TOUCH OVER THE INTERNET,” the advertisement for Durex’s latest “durexperiment” proclaims. The online video ad is for a sophisticated, expensive pair of underwear (for both sexes) that allows people in long distance relationships to stimulate each other over the internet.
It’s called “Fundawear,” and in true 1950s fashion it is “the foreplay of the future.” How does it work? Good vibrations. Excellent vibrations, apparently.
The video begins with a couple Skyping each other in their underwear. They’re doing the best they can to avoid the awkwardness that comes with the situation; in a few seconds, they will pull out their smartphones and connect to an app that will attempt, perhaps poorly, to compensate for their distance.
The app provides a palate of points to touch that the person on the other end will “feel”. If you’re the guy, you might see a left bra cup on your screen, for instance. It’ll have five purple dots on it that you can drag your finger across. When you do, vibrators in the corresponding part of the girl’s bra cup will activate, causing… something, however many miles away.
The girl has similar options, except they’re directed towards the compression shorts the man would be wearing. In the video, the woman seems to be enjoying it a lot more than the man does.
In another video, Ben Moir, the very serious tech director of the project, explains the elaborate process of putting vibrators into underwear in a casually unbuttoned shirt and a British accent.
“One of the most interesting parts was ‘How do we transfer that touch from a phone to a piece of underwear?’” he says. It’s unclear as to whether there were any other parts of the project.
Both videos make the mistake of applying a serious lens to a completely ridiculous product. How does a condom company steadily and seriously go where no condom company has gone before? For some reason, Durex seems to want to find itself on the cutting edge of vibrating underwear technology, as opposed to just celebrating another, potentially fun means of sexual expression.
Another thing that needs to be said, briefly, is that the product is clearly mostly for women and is marketed as such.

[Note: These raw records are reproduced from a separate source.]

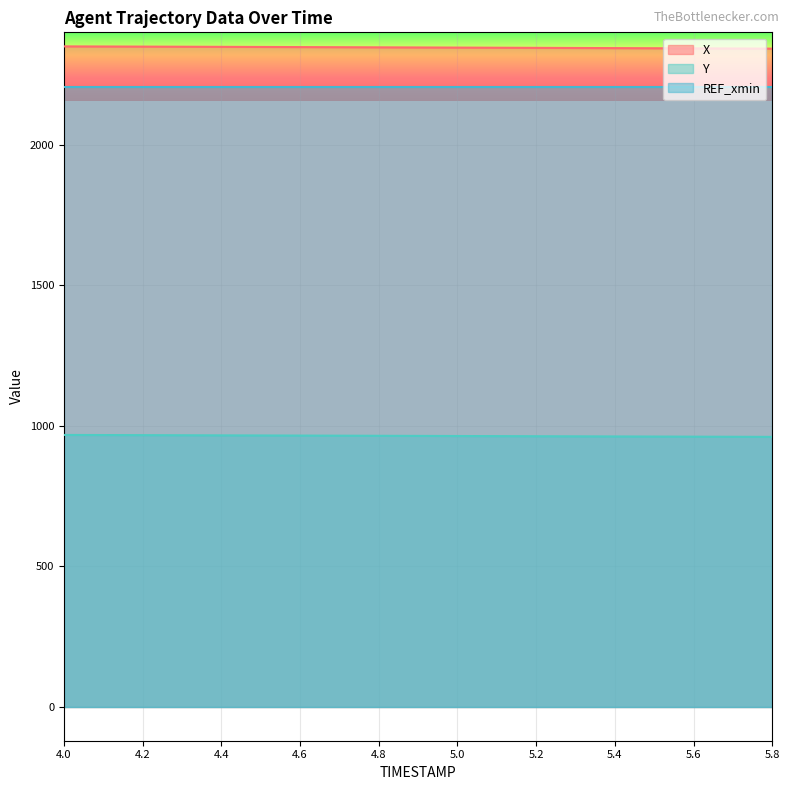

List the series in order of their peak value, lowest first.

Y, REF_xmin, X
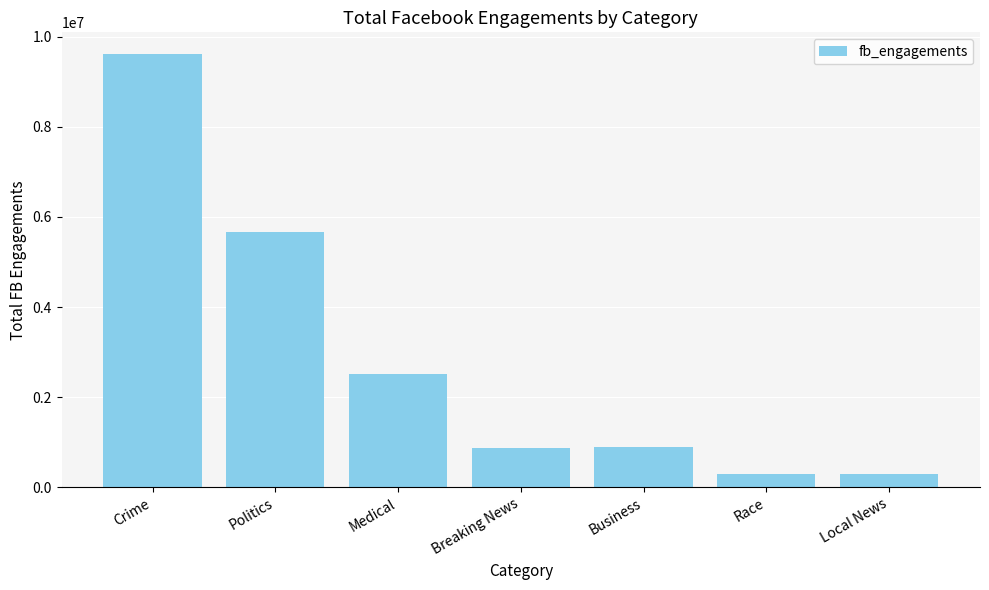

True or false: the data shows 2513598 at Medical.

True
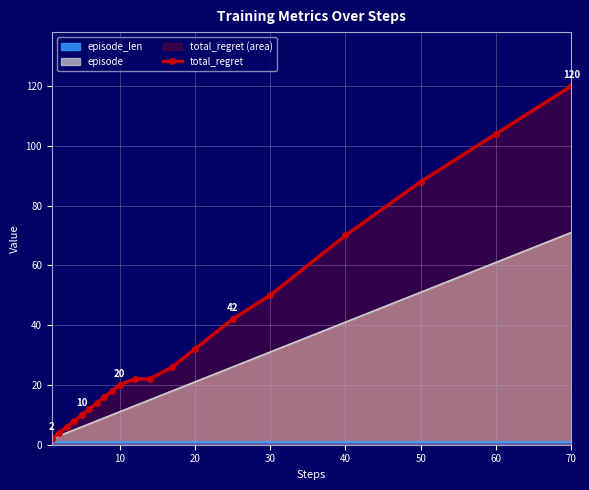

The value of total_regret at 10 is 20. True or false?

True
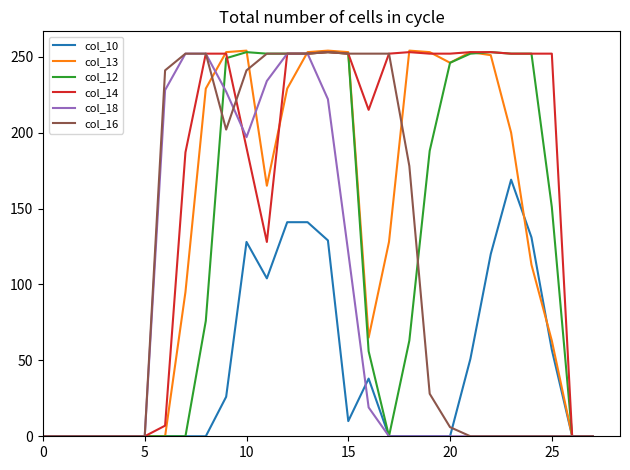

Which series has the widest spread of values?

col_13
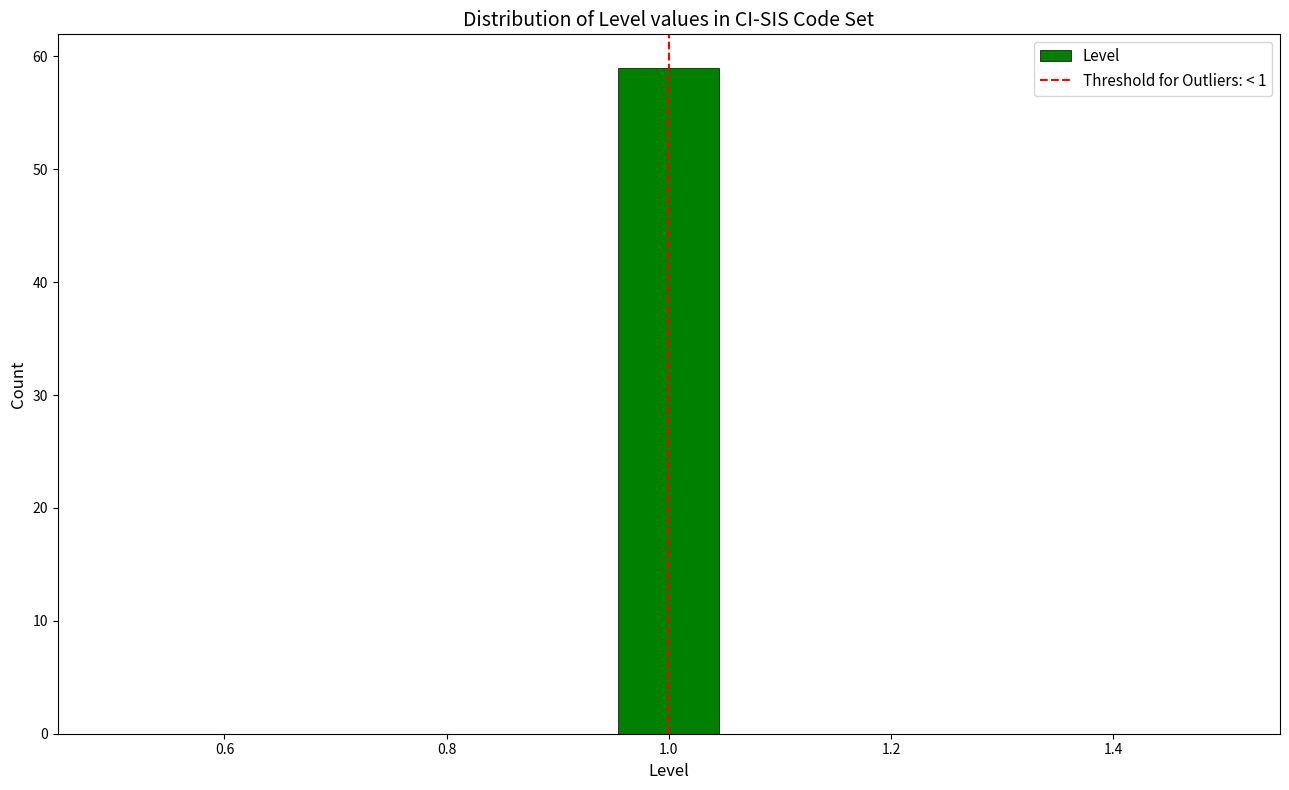

Over which range of the x-axis is the bar tallest?

0.96 to 1.04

It’s difficult to imagine a guy getting much out of a pair of compression shorts that wiggles.
Sexually speaking, it makes sense to work on products that help to relieve the stress of long distance relationships. In addition, the product calls to mind not so much a Skype session as an escapade during the day; imagine walking around wearing the thing without knowing when your partner is going to use the app. Exciting for some, uncomfortable for others.
Unknowingly, Moir himself best sums up the project’s lack of appeal to the consumer: “We find that if we have fun making it, it’s a great experience for everyone else.” Is it?